Gildson Souza disse…
Simplesmente fantástico! A única coisa que tenho a fazer é concordar com o diretor Fernando Meirelles:"o mundo ficou mais burro e mais cego".
Abraços
Marcos disse…
Ótimo relato, Tiago.

Gostei muito das frases do "Cara" que vc selecionou. Bem pertinentes.

Abração, cara
JOCIMAR FRANÇA disse…
O bom é ter num resumo perfeito a vida destacada deste escritor. Passo a admirá-lo depois de conhecer sua citação sobre Lula.

Parabéns Tiguinho.
Rafael França disse…
Ainda não conheço uma obra sequer de Saramago. Mas você já havia me contado sobre o brilhantismo desse mestre que acaba de fazer a passagem para o passado, parceiro. Valeu pelo texto carregado de informações. Tenho agora mais vontade de conhecer a sua escrita. E que ele descanse em paz.

RF
Anônimo disse…
Saramago ainda é para poucos. A grande das maiorias das pessoas que está lamentando sua morte sequer o leu. É uma pena. Sempre irreverente, ele criou muito problema por ser ateu e comunista. Mas sua convicção de não-fé nunca me abalou e nem me desrespeitou. Sua visão do homem e do mundo é muito aguçada. Para quem quer conhecer o mundo, viver a literatura, saborear erudição, viajar em histórias, a leitura de Saramago é obrigatória!

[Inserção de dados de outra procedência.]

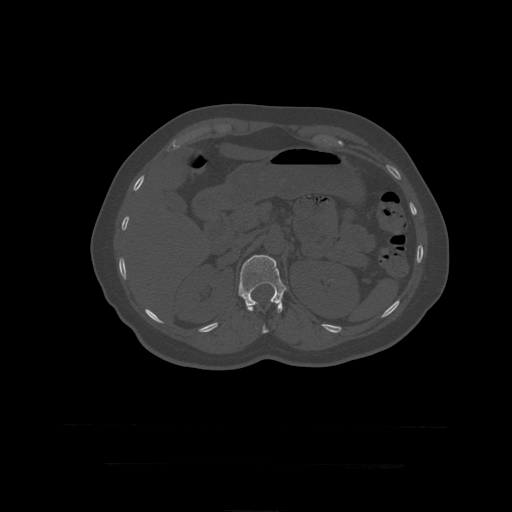
CT including the spine, one axial slice. Slice 182 of 399 in the series (ordered by position). 120 kVp. Bone window (W 1800 / L 400 HU). 1.25 mm slice thickness. 512 × 512 image matrix, field of view 450 × 450 mm. Patient age 41 years. Case-level facts recorded for this patient, not image findings: primary cancer: breast.
Annotated regions visible in this slice (semi-automatic segmentation, software-assisted and operator-edited):
- L1 vertebra: bounding box [x1, y1, x2, y2] px = [239, 255, 286, 313]
- T12 vertebra: [246, 303, 282, 334]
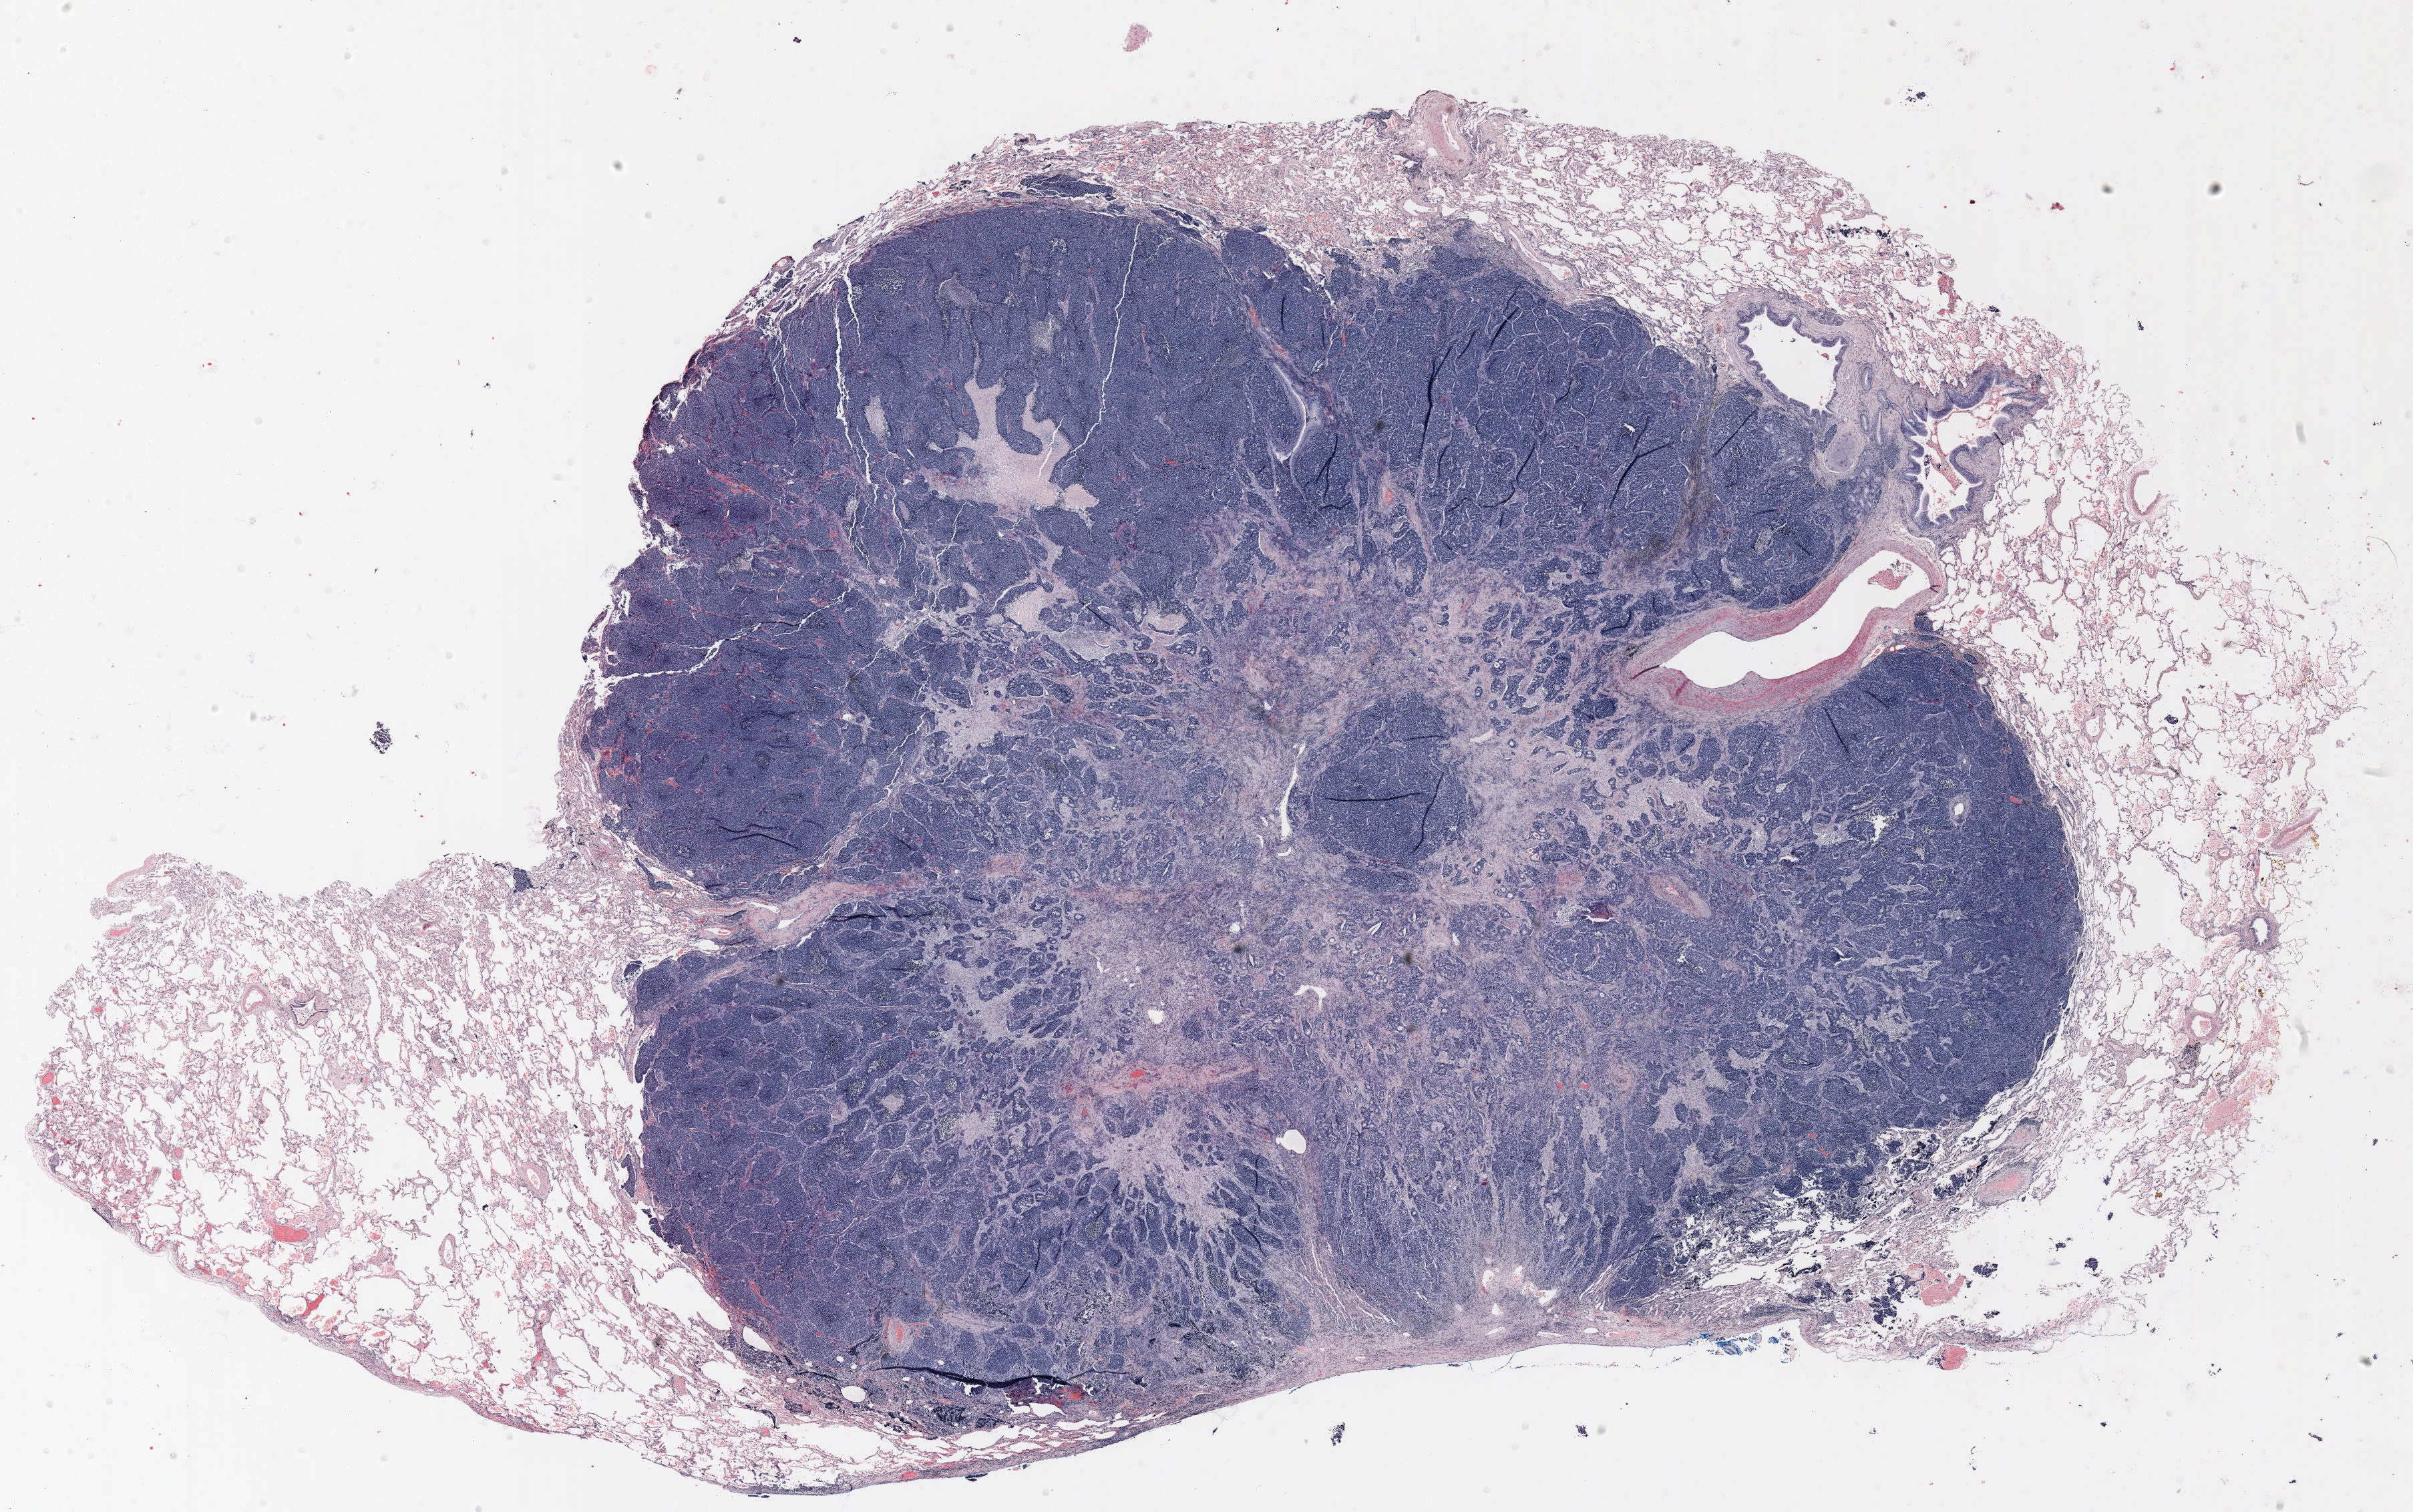
H&E whole-slide image, low-resolution overview of the scanned area, about 29.0 x 18.2 mm (slide scanned at 20x). Formalin-fixed paraffin-embedded (FFPE) section. Lung. Female, age 61 at enrolment.
Participant's lung-cancer diagnosis: Non-small cell carcinoma.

E quem quer criticá-lo, tem direito! Mas deve lê-lo primeiro, para depois se pronunciar.

Abraços a todos,

TIAGO FRANÇA
Gabriel França disse…
Sempre ouvi falar em José Saramago, mas nunca tive a disposição de pegar um livro seu para ler. Talvez pelo seu português de Portugal transcrito nos livros, ou por não ter recebido nenhuma indicação de alguém próximo. Se Tiago fez essa homenagem é porque ele deve merecer mesmo. Não podemos mais acompanhá-lo em vida, mas a literatura tem essa força, imortaliza seus gênios, deixando sua obra se eternizar.